Shterk: The memory management errors that developers make are causing a large amount of performance issues. Common mistakes include unnecessary memory swapping, unnecessary allocation and de-allocation, and over allocation. All of this leads to an application that is using up a lot of resources requiring an unnecessary amount of time.

Ali Pichvai: "Memory management is not just about limiting leakage, but also about how you can release the memory once processing has occurred."

Are there any specific ways in which the calculation of common analytics (e.g. statistical functions) can be improved to reduce application latency?

Khatchikian: Event Stream Processing or CSP environments can reduce the latency of common analytics. Rather than simply retrieving raw market data from a provider, these analytics could bepublished alongside primitive market data elements.

Prescher: Improvements to infrastructure go a long way here. Things like running applications on the newest server hardware and making applications as multithreaded as possible will help. Converting algorithmic trading and market data environments to InfiniBand can reduce network latency by as much as 500 per cent and reduce end-to-end application latency between 20-200 per cent (depending on the application). A side benefit is the ability of those applications to process larger workloads due to the fact that resources that were consumed by network processing are now available to the application.

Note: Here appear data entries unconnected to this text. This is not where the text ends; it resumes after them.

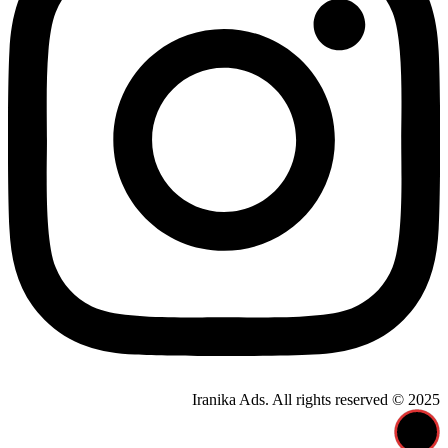
Iranika Ads. All rights reserved © 2025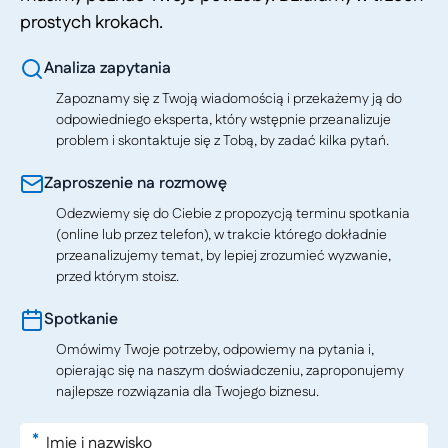
prostych krokach.
Analiza zapytania
Zapoznamy się z Twoją wiadomością i przekażemy ją do
odpowiedniego eksperta, który wstępnie przeanalizuje
problem i skontaktuje się z Tobą, by zadać kilka pytań.
Zaproszenie na rozmowę
Odezwiemy się do Ciebie z propozycją terminu spotkania
(online lub przez telefon), w trakcie którego dokładnie
przeanalizujemy temat, by lepiej zrozumieć wyzwanie,
przed którym stoisz.
Spotkanie
Omówimy Twoje potrzeby, odpowiemy na pytania i,
opierając się na naszym doświadczeniu, zaproponujemy
najlepsze rozwiązania dla Twojego biznesu.
*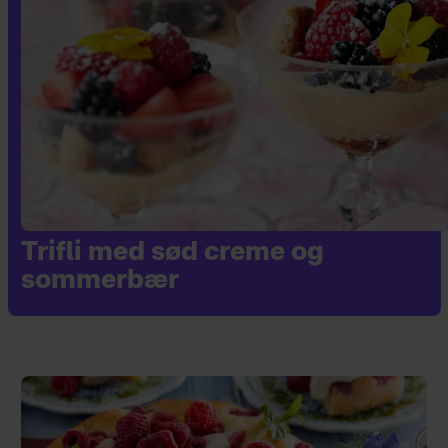
Trifli med sød creme og
sommerbær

Lindqvist: By making simplifications to models, you can sometimes get a faster calculation and a result that is good enough to be useful. However, you have to be careful to make assumptions that are really valid. It is possible to precalculate data for different scenarios and use it directly when needed.

Ary Khatchikian: "While on the surface minimising external library calls could reduce latency, focusing resources and energies on other areas may be more productive."

Is there an argument for minimising external library calls in algo/auto trading applications, given the highly competitive nature of today's financial markets?

Khatchikian: While on the surface minimising external library calls could reduce latency, focusing resources and energies on other areas may be more productive. Reducing latency with respect to algorithms is so broad and can require expertise in areas from application development, to network design and implementation.

Pichvai: The distinction needs to be made between what is common knowledge and what is actual inhouse knowledge. Utilising external libraries in common knowledge provides lower cost and sharing of information - for instance VWAP is now a common algorithm so the usage of some external libraries can be recommended. But even for the external libraries, the way they are implemented can become very proprietary, and therefore create high value.

Shterk: There is always an argument for avoiding unnecessary steps. The library calls definitely introduce latency, but the question is: how critical is it for your application? You should not rely on reducing microseconds; you should focus on developing a smart system.

Has grid computing yet been harnessed to its fullest extent to support algo/auto performance?

Khatchikian: Grid computing hasn't yet been able to benefit algos to the fullest extent for two key reasons. First, grids require better communication between nodes in order to improve algo performance. Second, efficient sharing of data - along with broadcasting the health of each node - would make a serious impact on the performance of algorithms.

Prescher: Hardware commoditisation and clustering are happening all across the financial services industry. Using a high performance, low latency InfiniBand interconnect as the cluster fabric is critical for supporting trading application performance.

Lindqvist: No. Dividing a calculation between several computers will be used more. Calculating several 'what if ' scenarios in parallel can improve the time needed for a programme to make the right decision.

Gindi: It has yet to be fully harnessed. We can see that it is being used to an extent and I would say in general today it is being used up to 50 per cent of its capability. Market leaders understand this and are already on the move to have the full potential used in 2007 production systems.